Question

1000 Genome Project Why Only 3% Dna Covered?

6

Entering edit mode

12.4 years ago

W Langdon ▴ 90

I have downloaded several fastq files for people in the 1000 genome project. Typically these contain less than 10 million DNA sequences. Given each sequence is 36 base pairs and they are intended to overlap so each part of the genome is covered three times, this represents less than 120 million bases. That is about 3% of the total human genome.

Eg ftp://ftp.1000genomes.ebi.ac.uk/vol1/ftp/data/NA12878/sequence_read/SRR001783.filt.fastq.gz gives 9,457,109 Solexa-3623 DNA sequences from the Sanger Institue of 36 bp each

What am I missing?

Are the DNA sequences reported by Solexa-3623 only targeting the protein coding parts of the genome?

Any comments or help would be most welcome.

Thank you

Bill

genome fastq next-gen sequencing • 3.5k views

ADD COMMENT • link 12.4 years ago by W Langdon ▴ 90

Ram · Answer 1 · 2011-11-15

Looking at the raw sequence index file: ftp://ftp-trace.ncbi.nih.gov/1000genomes/ftp/sequence.index Column descriptions are here: ftp://ftp.1000genomes.ebi.ac.uk/vol1/ftp/README.sequence_data

It looks like it should be a high coverage (last column) genomic sequencing library.

The SRA run id is SRR001783: https://trace.ddbj.nig.ac.jp/DRASearch/run?acc=SRR001783

Perhaps the sequencing center ran the samples on just one lane because they have other sequencing jobs on other lanes?

To get all the data for the 6 individuals sequenced, you'll probably have to go through that sequence.index file and download files that have the sample_id you want and "high coverage" as the last column.

Pierre Lindenbaum · Answer 2 · 2011-11-15

As DK pointed out you can get more information about each run from the Sequence index file

laura@1000genomes[20110521]:grep SRR001783 /nfs/1000g-archive/vol1/ftp/sequence.index | cut -f1,3,4,6,8,10,11,14,19,24,25,26
data/NA12878/sequence_read/SRR001783.filt.fastq.gz      SRR001783       SRP000032       BI      2008-04-08 00:00:00     NA12878 CEU     Illumina Genome Analyzer II     SINGLE  9457109    340455924       high coverage

This fastq file contains 9,457,109 reads which is actually 340,455,924 basepairs and for 1 lane of an early 2008 GAII single ended run is about right.

Each of the high coverage individuals has about 900 individual runs associated with them from different machines from different centers and different platforms.

Remember the 1000 genomes project has been running now for more than 3 years. At the start sequencing technology produced no where near the volume of data it does now.

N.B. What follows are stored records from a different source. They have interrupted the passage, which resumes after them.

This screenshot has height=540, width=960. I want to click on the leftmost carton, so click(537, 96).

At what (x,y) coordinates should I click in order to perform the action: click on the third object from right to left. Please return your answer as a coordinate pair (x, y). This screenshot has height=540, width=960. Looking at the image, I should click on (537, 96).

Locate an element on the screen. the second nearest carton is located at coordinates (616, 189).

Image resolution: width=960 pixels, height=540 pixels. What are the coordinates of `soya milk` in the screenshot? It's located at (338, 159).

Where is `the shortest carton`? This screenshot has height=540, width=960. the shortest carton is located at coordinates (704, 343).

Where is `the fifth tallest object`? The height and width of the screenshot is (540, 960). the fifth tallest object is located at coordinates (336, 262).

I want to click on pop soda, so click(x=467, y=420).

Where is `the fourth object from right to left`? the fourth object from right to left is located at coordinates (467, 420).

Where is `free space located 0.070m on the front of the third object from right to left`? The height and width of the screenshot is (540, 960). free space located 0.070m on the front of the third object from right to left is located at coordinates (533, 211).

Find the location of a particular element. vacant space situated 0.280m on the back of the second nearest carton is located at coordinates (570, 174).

score 1 · Answer 3 · 2011-11-15

I think that some individuals in the 1000G project first have some survey sequencing done. Later, deeper sequencing will be performed, likely with a different technology. Thus, what you have for those few individuals is the preliminary data.

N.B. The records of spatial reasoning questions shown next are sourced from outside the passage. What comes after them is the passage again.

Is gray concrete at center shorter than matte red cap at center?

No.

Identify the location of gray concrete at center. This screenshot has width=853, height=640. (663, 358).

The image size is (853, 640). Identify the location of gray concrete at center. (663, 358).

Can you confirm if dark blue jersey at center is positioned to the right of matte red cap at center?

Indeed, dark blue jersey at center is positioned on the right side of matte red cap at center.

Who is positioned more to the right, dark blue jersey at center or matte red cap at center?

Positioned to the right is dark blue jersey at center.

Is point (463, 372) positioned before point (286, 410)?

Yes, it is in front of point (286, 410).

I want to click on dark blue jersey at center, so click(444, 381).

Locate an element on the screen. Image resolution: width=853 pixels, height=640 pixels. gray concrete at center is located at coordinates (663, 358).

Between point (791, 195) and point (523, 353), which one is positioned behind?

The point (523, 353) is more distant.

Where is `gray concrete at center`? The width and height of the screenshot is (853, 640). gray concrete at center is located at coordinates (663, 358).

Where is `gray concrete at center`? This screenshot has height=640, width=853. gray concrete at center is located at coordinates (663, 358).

Remember, not all individuals in the 1000G project will see the same depth of coverage.

score 0 · Answer 4 · 2011-11-15

Dear DK, Pierre and Larry, Thank you for your kind, helpful and prompt replies. It seems pretty clear that I have misinterpreted the 1000genome project meta data:-( I had interpreted SRR001783 as relating to the individual rather than NA12878 and so had also got the population as TSI rather than CEU. It seems person NA12878 has been well studied with (arrording to today's sequence.index) a total of 2186 fastq files in the FTP site.

There are 95 files like SRR001783.filt.fastq.gz (ie Solexa-3623) but 8 of these have been withdrawn leaving 87 with a total BASE_COUNT of 29923 million (33386.1 million including those withdrawn).

Bill

ps: Assuming we need three times as many bases to be sequenced as there are (to get sufficent redundency) there are only 10 individuals (NA19707 HG01101 NA11832 NA19474 NA18867 NA11994 NA12878 NA12891 NA12892) which might have been fully sequenced giving data like SRR001783.filt.fastq.gz (ie BI, Illumina Genome Analyzer II, Solexa*, SINGLE ended, and a total BASE_COUNT exceeding 9858 million).